Er verengte die Augen zu Schlitzen. Ging jedoch noch immer nicht auf meine Provokation ein. "Wieso bist du so dumm und lässt dich von Mr. Malfoy in diese Sache mit Katie Bell hineinziehen?", fragte er und lehnte sich in seiner Position nach vorne, sodass er sich mit den Ellenbogen auf den Schreibtisch stützen konnte.
Ich sah seine Augen zu den vertrauten schwarzen Tunneln werden, noch ehe er einen Angriff auf meinen Geist wagen konnte. Vielleicht hätte er es auch gar nicht getan, dennoch wandte ich den Blick ab. Durch einen Spalt im Vorhang vor den Fenstern, konnte ich sehen, dass es draußen noch immer schneite.

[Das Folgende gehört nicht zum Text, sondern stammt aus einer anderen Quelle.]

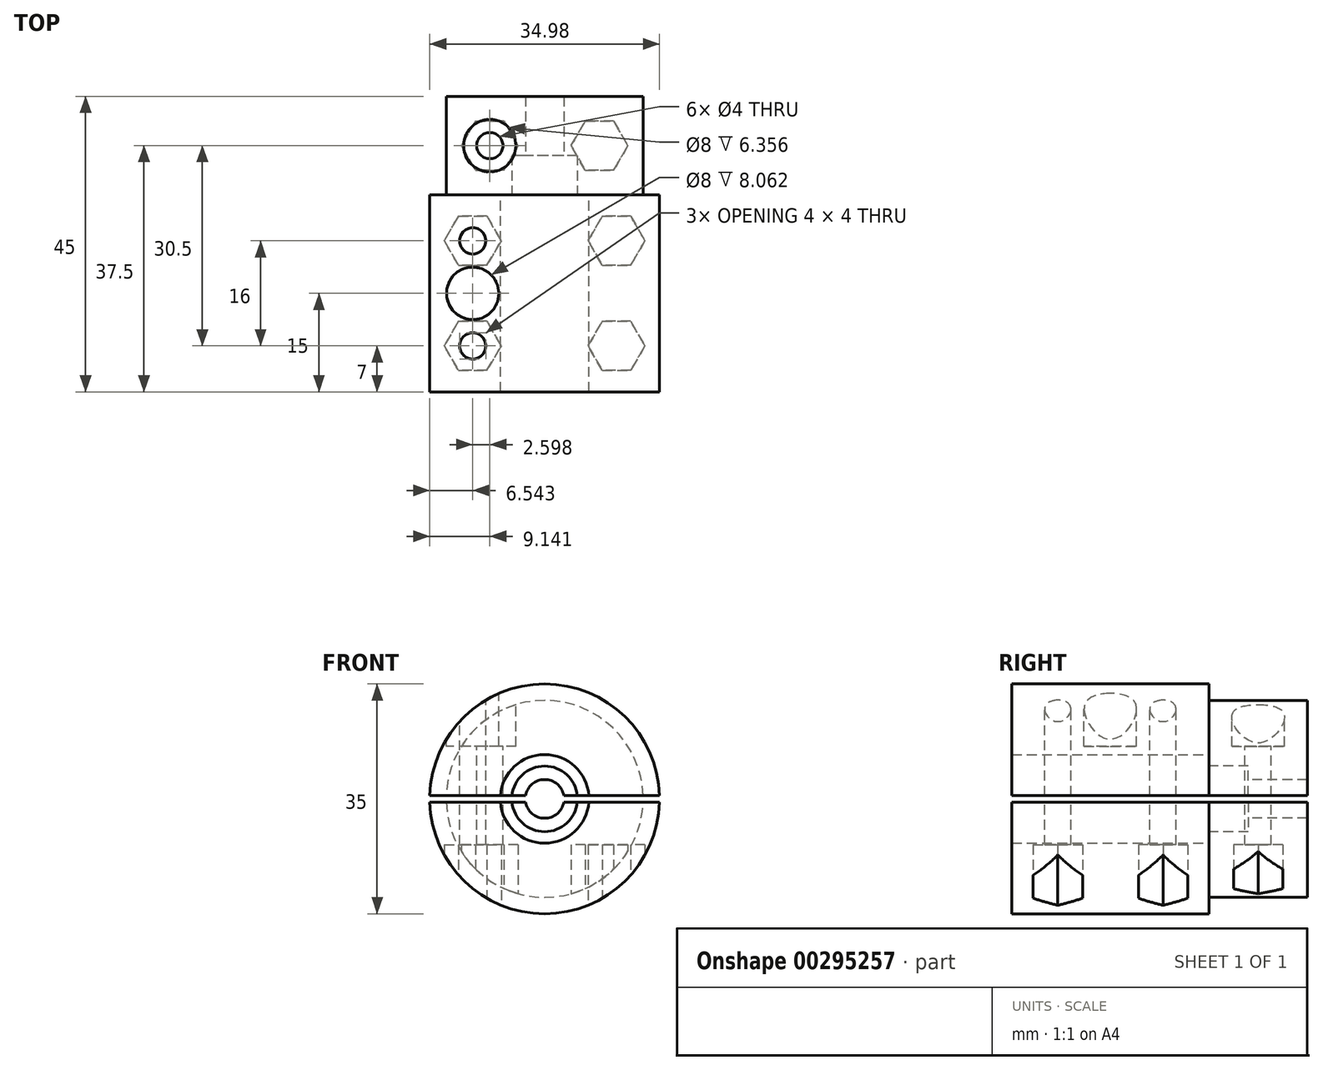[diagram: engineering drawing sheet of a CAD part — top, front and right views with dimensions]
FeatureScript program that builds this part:
annotation { "Feature Type Name" : "Feature", "Feature Type Description" : "" }
export const myFeature = defineFeature(function(context is Context, id is Id, definition is map)
    precondition{}
    {
        {
            var Q0;
            Q0=qCreatedBy(makeId("Front.planeOp"),FACE);
            var sketch = newSketch(context, id + "F0", { "sketchPlane" : qUnion([Q0])});
            skCircle(sketch, "E0", {"center": v(0, 0) * mm, "radius": 17.5 * mm});
            skCircle(sketch, "E1", {"center": v(0, 0) * mm, "radius": 6.75 * mm});
            skSolve(sketch);
        }
        {
            var Q0;
            Q0=makeQuery(id+"F0.imprint","IMPRINT",FACE,{"disambiguationData":[TD([[makeQuery(id+"F0.imprint","IMPRINT",EDGE,{"derivedFrom":sQuery(id+"F0.wireOp",EDGE,"E0")}),1.0]])]});
            extrude(context, id + "F1", {"entities" : qUnion([Q0]), "depth" : 30 * mm});
        }
        {
            var Q0;
            Q0=qCreatedBy(makeId("Front.planeOp"),FACE);
            var sketch = newSketch(context, id + "F2", { "sketchPlane" : qUnion([Q0])});
            skCircle(sketch, "E2", {"center": v(0, 0) * mm, "radius": 15 * mm});
            skCircle(sketch, "E3", {"center": v(0, 0) * mm, "radius": 2.95 * mm});
            skSolve(sketch);
        }
        {
            var Q0;
            Q0=makeQuery(id+"F2.imprint","IMPRINT",FACE,{"disambiguationData":[TD([[makeQuery(id+"F2.imprint","IMPRINT",EDGE,{"derivedFrom":sQuery(id+"F2.wireOp",EDGE,"E2")}),1.0]])]});
            extrude(context, id + "F3", {"entities" : qUnion([Q0]), "operationType" : NewBodyOperationType.ADD, "oppositeDirection" : true, "depth" : 15 * mm});
        }
        {
            var Q0;
            Q0=qCreatedBy(makeId("Right.planeOp"),FACE);
            var sketch = newSketch(context, id + "F4", { "sketchPlane" : qUnion([Q0])});
            skLineSegment(sketch, "E4.bottom", {"start": v(32.11, -0.5) * mm, "end": v(-50, -0.5) * mm});
            skLineSegment(sketch, "E4.top", {"start": v(32.11, 0.5) * mm, "end": v(-50, 0.5) * mm});
            skLineSegment(sketch, "E4.left", {"start": v(32.11, -0.5) * mm, "end": v(32.11, 0.5) * mm});
            skLineSegment(sketch, "E4.right", {"start": v(-50, -0.5) * mm, "end": v(-50, 0.5) * mm});
            skLineSegment(sketch, "E5", {"start": v(0, 22.27) * mm, "end": v(0, -11.94) * mm, "construction": true});
            skLineSegment(sketch, "E6", {"start": v(-18.65, 0) * mm, "end": v(24.46, 0) * mm, "construction": true});
            skSolve(sketch);
        }
        {
            var Q0;
            Q0=makeQuery(id+"F4.imprint","IMPRINT",FACE,{"disambiguationData":[TD([[makeQuery(id+"F4.imprint","IMPRINT",EDGE,{"derivedFrom":sQuery(id+"F4.wireOp",EDGE,"E4.bottom")}),-1.0]])]});
            extrude(context, id + "F5", {"entities" : qUnion([Q0]), "operationType" : NewBodyOperationType.REMOVE, "endBound" : BoundingType.SYMMETRIC, "depth" : 50 * mm});
        }
        {
            var Q0;
            Q0=qCreatedBy(makeId("Top.planeOp"),FACE);
            var sketch = newSketch(context, id + "F6", { "sketchPlane" : qUnion([Q0])});
            skCircle(sketch, "E7", {"center": v(-8.35, 7.5) * mm, "radius": 2 * mm});
            skLineSegment(sketch, "E8", {"start": v(-13.77, 7.5) * mm, "end": v(-4.22, 7.5) * mm, "construction": true});
            skLineSegment(sketch, "E9", {"start": v(-8.35, 10.05) * mm, "end": v(-8.35, 3.56) * mm, "construction": true});
            skLineSegment(sketch, "E10", {"start": v(-10.95, -2.34) * mm, "end": v(-10.95, -27.42) * mm, "construction": true});
            skCircle(sketch, "E11.MirrorC", {"center": v(8.35, 7.5) * mm, "radius": 2 * mm});
            skCircle(sketch, "E12", {"center": v(-10.95, -7) * mm, "radius": 2 * mm});
            skCircle(sketch, "E13", {"center": v(-10.95, -23) * mm, "radius": 2 * mm});
            skPoint(sketch, "E14.center.orphan", {"position": v(-10.95, -15) * mm});
            skPoint(sketch, "E15.MirrorC.center.orphan", {"position": v(10.95, -15) * mm});
            skCircle(sketch, "E16.MirrorC", {"center": v(10.95, -23) * mm, "radius": 2 * mm});
            skCircle(sketch, "E17.MirrorC", {"center": v(10.95, -7) * mm, "radius": 2 * mm});
            skSolve(sketch);
        }
        {
            var Q0;
            Q0=makeQuery(id+"F6.imprint","IMPRINT",FACE,{"disambiguationData":[TD([[makeQuery(id+"F6.imprint","IMPRINT",EDGE,{"derivedFrom":sQuery(id+"F6.wireOp",EDGE,"E7")}),1.0]])]});
            var Q1;
            Q1=makeQuery(id+"F6.imprint","IMPRINT",FACE,{"disambiguationData":[TD([[makeQuery(id+"F6.imprint","IMPRINT",EDGE,{"derivedFrom":sQuery(id+"F6.wireOp",EDGE,"E11.MirrorC")}),-1.0]])]});
            var Q2;
            Q2=makeQuery(id+"F6.imprint","IMPRINT",FACE,{"disambiguationData":[TD([[makeQuery(id+"F6.imprint","IMPRINT",EDGE,{"derivedFrom":sQuery(id+"F6.wireOp",EDGE,"E12")}),1.0]])]});
            var Q3;
            Q3=makeQuery(id+"F6.imprint","IMPRINT",FACE,{"disambiguationData":[TD([[makeQuery(id+"F6.imprint","IMPRINT",EDGE,{"derivedFrom":sQuery(id+"F6.wireOp",EDGE,"E13")}),1.0]])]});
            var Q4;
            Q4=makeQuery(id+"F6.imprint","IMPRINT",FACE,{"disambiguationData":[TD([[makeQuery(id+"F6.imprint","IMPRINT",EDGE,{"derivedFrom":sQuery(id+"F6.wireOp",EDGE,"E16.MirrorC")}),-1.0]])]});
            var Q5;
            Q5=makeQuery(id+"F6.imprint","IMPRINT",FACE,{"disambiguationData":[TD([[makeQuery(id+"F6.imprint","IMPRINT",EDGE,{"derivedFrom":sQuery(id+"F6.wireOp",EDGE,"E17.MirrorC")}),-1.0]])]});
            extrude(context, id + "F7", {"entities" : qUnion([Q0, Q1, Q2, Q3, Q4, Q5]), "operationType" : NewBodyOperationType.REMOVE, "endBound" : BoundingType.SYMMETRIC, "oppositeDirection" : true, "depth" : 40 * mm});
        }
        {
            var Q0;
            Q0=qCreatedBy(makeId("Top.planeOp"),FACE);
            cPlane(context, id + "F8", {"entities" : qUnion([Q0]), "cplaneType" : CPlaneType.OFFSET, "offset" : 20 * mm, "width" : 150 * mm, "height" : 150 * mm});
        }
        {
            var Q0;
            Q0=qCreatedBy(id+"F8.planeOp",FACE);
            var sketch = newSketch(context, id + "F9", { "sketchPlane" : qUnion([Q0])});
            skLineSegment(sketch, "E18", {"start": v(-14.29, -15) * mm, "end": v(-7.18, -15) * mm, "construction": true});
            skLineSegment(sketch, "E19", {"start": v(-10.95, -12.35) * mm, "end": v(-10.95, -19.31) * mm, "construction": true});
            skLineSegment(sketch, "E20", {"start": v(-8.35, 11.54) * mm, "end": v(-8.35, 3.76) * mm, "construction": true});
            skLineSegment(sketch, "E21", {"start": v(-5.47, 7.5) * mm, "end": v(-11.21, 7.5) * mm, "construction": true});
            skCircle(sketch, "E22", {"center": v(-10.95, -15) * mm, "radius": 4 * mm});
            skCircle(sketch, "E23", {"center": v(-8.35, 7.5) * mm, "radius": 4 * mm});
            skCircle(sketch, "E24.MirrorC", {"center": v(8.35, 7.5) * mm, "radius": 4 * mm});
            skCircle(sketch, "E25.MirrorC", {"center": v(10.95, -15) * mm, "radius": 4 * mm});
            skSolve(sketch);
        }
        {
            var Q0;
            Q0=makeQuery(id+"F9.imprint","IMPRINT",FACE,{"disambiguationData":[TD([[makeQuery(id+"F9.imprint","IMPRINT",EDGE,{"derivedFrom":sQuery(id+"F9.wireOp",EDGE,"E23")}),1.0]])]});
            var Q1;
            Q1=makeQuery(id+"F9.imprint","IMPRINT",FACE,{"disambiguationData":[TD([[makeQuery(id+"F9.imprint","IMPRINT",EDGE,{"derivedFrom":sQuery(id+"F9.wireOp",EDGE,"E24.MirrorC")}),-1.0]])]});
            var Q2;
            Q2=makeQuery(id+"F9.imprint","IMPRINT",FACE,{"disambiguationData":[TD([[makeQuery(id+"F9.imprint","IMPRINT",EDGE,{"derivedFrom":sQuery(id+"F9.wireOp",EDGE,"E25.MirrorC")}),-1.0]])]});
            var Q3;
            Q3=makeQuery(id+"F9.imprint","IMPRINT",FACE,{"disambiguationData":[TD([[makeQuery(id+"F9.imprint","IMPRINT",EDGE,{"derivedFrom":sQuery(id+"F9.wireOp",EDGE,"E22")}),1.0]])]});
            extrude(context, id + "F10", {"entities" : qUnion([Q0, Q1, Q2, Q3]), "operationType" : NewBodyOperationType.REMOVE, "oppositeDirection" : true, "depth" : 12 * mm});
        }
        {
            var Q0;
            Q0=qCreatedBy(makeId("Top.planeOp"),FACE);
            cPlane(context, id + "F11", {"entities" : qUnion([Q0]), "cplaneType" : CPlaneType.OFFSET, "offset" : 20 * mm, "oppositeDirection" : true, "width" : 150 * mm, "height" : 150 * mm});
        }
        {
            var Q0;
            Q0=qCreatedBy(id+"F11.planeOp",FACE);
            var sketch = newSketch(context, id + "F12", { "sketchPlane" : qUnion([Q0])});
            skLineSegment(sketch, "E26", {"start": v(10.95, -16.04) * mm, "end": v(10.95, -13.62) * mm, "construction": true});
            skPoint(sketch, "E27.0.midPoint", {"position": v(10.95, -22.16) * mm});
            skLineSegment(sketch, "E28", {"start": v(8.35, 8.5) * mm, "end": v(8.35, 6.53) * mm, "construction": true});
            skLineSegment(sketch, "E29", {"start": v(6.87, 7.5) * mm, "end": v(9.82, 7.5) * mm, "construction": true});
            skCircle(sketch, "E30.cCircle", {"center": v(8.35, 7.5) * mm, "radius": 3.75 * mm, "construction": true});
            skLineSegment(sketch, "E30.0", {"start": v(6.18, 3.75) * mm, "end": v(4.02, 7.5) * mm});
            skLineSegment(sketch, "E30.1", {"start": v(4.02, 7.5) * mm, "end": v(6.18, 11.25) * mm});
            skLineSegment(sketch, "E30.2", {"start": v(6.18, 11.25) * mm, "end": v(10.51, 11.25) * mm});
            skLineSegment(sketch, "E30.3", {"start": v(10.51, 11.25) * mm, "end": v(12.68, 7.5) * mm});
            skLineSegment(sketch, "E30.4", {"start": v(12.68, 7.5) * mm, "end": v(10.51, 3.75) * mm});
            skLineSegment(sketch, "E30.5", {"start": v(10.51, 3.75) * mm, "end": v(6.18, 3.75) * mm});
            skPoint(sketch, "E30.0.midPoint", {"position": v(5.1, 5.63) * mm});
            skLineSegment(sketch, "E31.MirrorCS", {"start": v(-10.51, 3.75) * mm, "end": v(-6.18, 3.75) * mm});
            skLineSegment(sketch, "E32.MirrorCS", {"start": v(-6.18, 3.75) * mm, "end": v(-4.02, 7.5) * mm});
            skLineSegment(sketch, "E33.MirrorCS", {"start": v(-12.68, 7.5) * mm, "end": v(-10.51, 3.75) * mm});
            skLineSegment(sketch, "E34.MirrorCS", {"start": v(-10.51, 11.25) * mm, "end": v(-12.68, 7.5) * mm});
            skLineSegment(sketch, "E35.MirrorCS", {"start": v(-6.18, 11.25) * mm, "end": v(-10.51, 11.25) * mm});
            skLineSegment(sketch, "E36.MirrorCS", {"start": v(-4.02, 7.5) * mm, "end": v(-6.18, 11.25) * mm});
            skLineSegment(sketch, "E37", {"start": v(10.95, -29) * mm, "end": v(10.95, -7) * mm, "construction": true});
            skCircle(sketch, "E38.cCircle", {"center": v(10.95, -6.98) * mm, "radius": 3.75 * mm, "construction": true});
            skLineSegment(sketch, "E38.0", {"start": v(8.78, -3.23) * mm, "end": v(13.11, -3.23) * mm});
            skLineSegment(sketch, "E38.1", {"start": v(13.11, -3.23) * mm, "end": v(15.28, -6.98) * mm});
            skLineSegment(sketch, "E38.2", {"start": v(15.28, -6.98) * mm, "end": v(13.11, -10.73) * mm});
            skLineSegment(sketch, "E38.3", {"start": v(13.11, -10.73) * mm, "end": v(8.78, -10.73) * mm});
            skLineSegment(sketch, "E38.4", {"start": v(8.78, -10.73) * mm, "end": v(6.62, -6.98) * mm});
            skLineSegment(sketch, "E38.5", {"start": v(6.62, -6.98) * mm, "end": v(8.78, -3.23) * mm});
            skPoint(sketch, "E38.0.midPoint", {"position": v(10.95, -3.23) * mm});
            skCircle(sketch, "E39.cCircle", {"center": v(10.95, -23) * mm, "radius": 3.75 * mm, "construction": true});
            skLineSegment(sketch, "E39.0", {"start": v(13.11, -26.75) * mm, "end": v(8.78, -26.75) * mm});
            skLineSegment(sketch, "E39.1", {"start": v(8.78, -26.75) * mm, "end": v(6.62, -23) * mm});
            skLineSegment(sketch, "E39.2", {"start": v(6.62, -23) * mm, "end": v(8.78, -19.25) * mm});
            skLineSegment(sketch, "E39.3", {"start": v(8.78, -19.25) * mm, "end": v(13.11, -19.25) * mm});
            skLineSegment(sketch, "E39.4", {"start": v(13.11, -19.25) * mm, "end": v(15.28, -23) * mm});
            skLineSegment(sketch, "E39.5", {"start": v(15.28, -23) * mm, "end": v(13.11, -26.75) * mm});
            skPoint(sketch, "E39.0.midPoint", {"position": v(10.95, -26.75) * mm});
            skLineSegment(sketch, "E40.MirrorCS", {"start": v(-8.78, -26.75) * mm, "end": v(-6.62, -23) * mm});
            skLineSegment(sketch, "E41.MirrorCS", {"start": v(-13.11, -26.75) * mm, "end": v(-8.78, -26.75) * mm});
            skLineSegment(sketch, "E42.MirrorCS", {"start": v(-15.28, -23) * mm, "end": v(-13.11, -26.75) * mm});
            skLineSegment(sketch, "E43.MirrorCS", {"start": v(-13.11, -19.25) * mm, "end": v(-15.28, -23) * mm});
            skLineSegment(sketch, "E44.MirrorCS", {"start": v(-8.78, -19.25) * mm, "end": v(-13.11, -19.25) * mm});
            skLineSegment(sketch, "E45.MirrorCS", {"start": v(-6.62, -23) * mm, "end": v(-8.78, -19.25) * mm});
            skLineSegment(sketch, "E46.MirrorCS", {"start": v(-13.11, -10.73) * mm, "end": v(-8.78, -10.73) * mm});
            skLineSegment(sketch, "E47.MirrorCS", {"start": v(-8.78, -10.73) * mm, "end": v(-6.62, -6.98) * mm});
            skLineSegment(sketch, "E48.MirrorCS", {"start": v(-6.62, -6.98) * mm, "end": v(-8.78, -3.23) * mm});
            skLineSegment(sketch, "E49.MirrorCS", {"start": v(-15.28, -6.98) * mm, "end": v(-13.11, -10.73) * mm});
            skLineSegment(sketch, "E50.MirrorCS", {"start": v(-13.11, -3.23) * mm, "end": v(-15.28, -6.98) * mm});
            skLineSegment(sketch, "E51.MirrorCS", {"start": v(-8.78, -3.23) * mm, "end": v(-13.11, -3.23) * mm});
            skSolve(sketch);
        }
        {
            var Q0;
            Q0=makeQuery(id+"F12.imprint","IMPRINT",FACE,{"disambiguationData":[TD([[makeQuery(id+"F12.imprint","IMPRINT",EDGE,{"derivedFrom":sQuery(id+"F12.wireOp",EDGE,"E40.MirrorCS")}),1.0]])]});
            var Q1;
            Q1=makeQuery(id+"F12.imprint","IMPRINT",FACE,{"disambiguationData":[TD([[makeQuery(id+"F12.imprint","IMPRINT",EDGE,{"derivedFrom":sQuery(id+"F12.wireOp",EDGE,"E39.0")}),-1.0]])]});
            var Q2;
            Q2=makeQuery(id+"F12.imprint","IMPRINT",FACE,{"disambiguationData":[TD([[makeQuery(id+"F12.imprint","IMPRINT",EDGE,{"derivedFrom":sQuery(id+"F12.wireOp",EDGE,"E38.0")}),-1.0]])]});
            var Q3;
            Q3=makeQuery(id+"F12.imprint","IMPRINT",FACE,{"disambiguationData":[TD([[makeQuery(id+"F12.imprint","IMPRINT",EDGE,{"derivedFrom":sQuery(id+"F12.wireOp",EDGE,"E46.MirrorCS")}),1.0]])]});
            var Q4;
            Q4=makeQuery(id+"F12.imprint","IMPRINT",FACE,{"disambiguationData":[TD([[makeQuery(id+"F12.imprint","IMPRINT",EDGE,{"derivedFrom":sQuery(id+"F12.wireOp",EDGE,"E31.MirrorCS")}),1.0]])]});
            var Q5;
            Q5=makeQuery(id+"F12.imprint","IMPRINT",FACE,{"disambiguationData":[TD([[makeQuery(id+"F12.imprint","IMPRINT",EDGE,{"derivedFrom":sQuery(id+"F12.wireOp",EDGE,"E30.0")}),-1.0]])]});
            extrude(context, id + "F13", {"entities" : qUnion([Q0, Q1, Q2, Q3, Q4, Q5]), "operationType" : NewBodyOperationType.REMOVE, "depth" : 13 * mm});
        }
        {
            var Q0;
            {var subQ0=sQuery(id+"F2.wireOp",EDGE,"E3");Q0=makeQuery(id+"F5.boolean.opBoolean","SPLIT",FACE,{"disambiguationData":[TD([makeQuery(id+"F5.opExtrude","SWEPT_FACE",FACE,{"disambiguationData":[OSD([sQuery(id+"F4.wireOp",EDGE,"E4.top")])]})])],"derivedFrom":makeQuery(id+"F3.opExtrude","CAP_FACE",FACE,{"disambiguationData":[OSD([sQuery(id+"F2.wireOp",EDGE,"E2"),subQ0])],"isStart":true})});}
            var sketch = newSketch(context, id + "F14", { "sketchPlane" : qUnion([Q0])});
            skCircle(sketch, "E52", {"center": v(0, 0) * mm, "radius": 5 * mm});
            skSolve(sketch);
        }
        {
            var Q0;
            {var subQ1=makeQuery(id+"F5.opExtrude","SWEPT_FACE",FACE,{"disambiguationData":[OSD([sQuery(id+"F4.wireOp",EDGE,"E4.top")])]});var subQ2=sQuery(id+"F2.wireOp",EDGE,"E3");var subQ9=makeQuery(id+"F5.boolean.opBoolean","SPLIT",EDGE,{"disambiguationData":[TD([subQ1])],"derivedFrom":makeQuery(id+"F3.opExtrude","CAP_EDGE",EDGE,{"disambiguationData":[OSD([subQ2])],"isStart":true})});Q0=makeQuery(id+"F14.imprint","IMPRINT",FACE,{"disambiguationData":[TD([[makeQuery(id+"F14.imprint","IMPRINT",EDGE,{"derivedFrom":subQ9}),-1.0]])]});}
            var Q1;
            {var subQ1=makeQuery(id+"F5.opExtrude","SWEPT_FACE",FACE,{"disambiguationData":[OSD([sQuery(id+"F4.wireOp",EDGE,"E4.top")])]});var subQ2=sQuery(id+"F2.wireOp",EDGE,"E3");var subQ9=makeQuery(id+"F5.boolean.opBoolean","SPLIT",EDGE,{"disambiguationData":[TD([subQ1])],"derivedFrom":makeQuery(id+"F3.opExtrude","CAP_EDGE",EDGE,{"disambiguationData":[OSD([subQ2])],"isStart":true})});Q1=makeQuery(id+"F14.imprint","IMPRINT",FACE,{"disambiguationData":[TD([[makeQuery(id+"F14.imprint","IMPRINT",EDGE,{"derivedFrom":subQ9}),1.0]])]});}
            extrude(context, id + "F15", {"entities" : qUnion([Q0, Q1]), "operationType" : NewBodyOperationType.REMOVE, "oppositeDirection" : true, "depth" : 6 * mm});
        }
    });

Erleichterte es mich, dass er offenbar nicht wusste, was meine Aufgabe war? Müsste ihm sonst nicht klar sein, dass ich es gewesen war? Ein Akt der Verzweiflung.
"Der dunkle Lord wartet nur auf deine Schwäche. Was glaubst du, tut er, wenn er deinen richtigen Namen herausfindet? Ich werde dich nicht ewig schützen können."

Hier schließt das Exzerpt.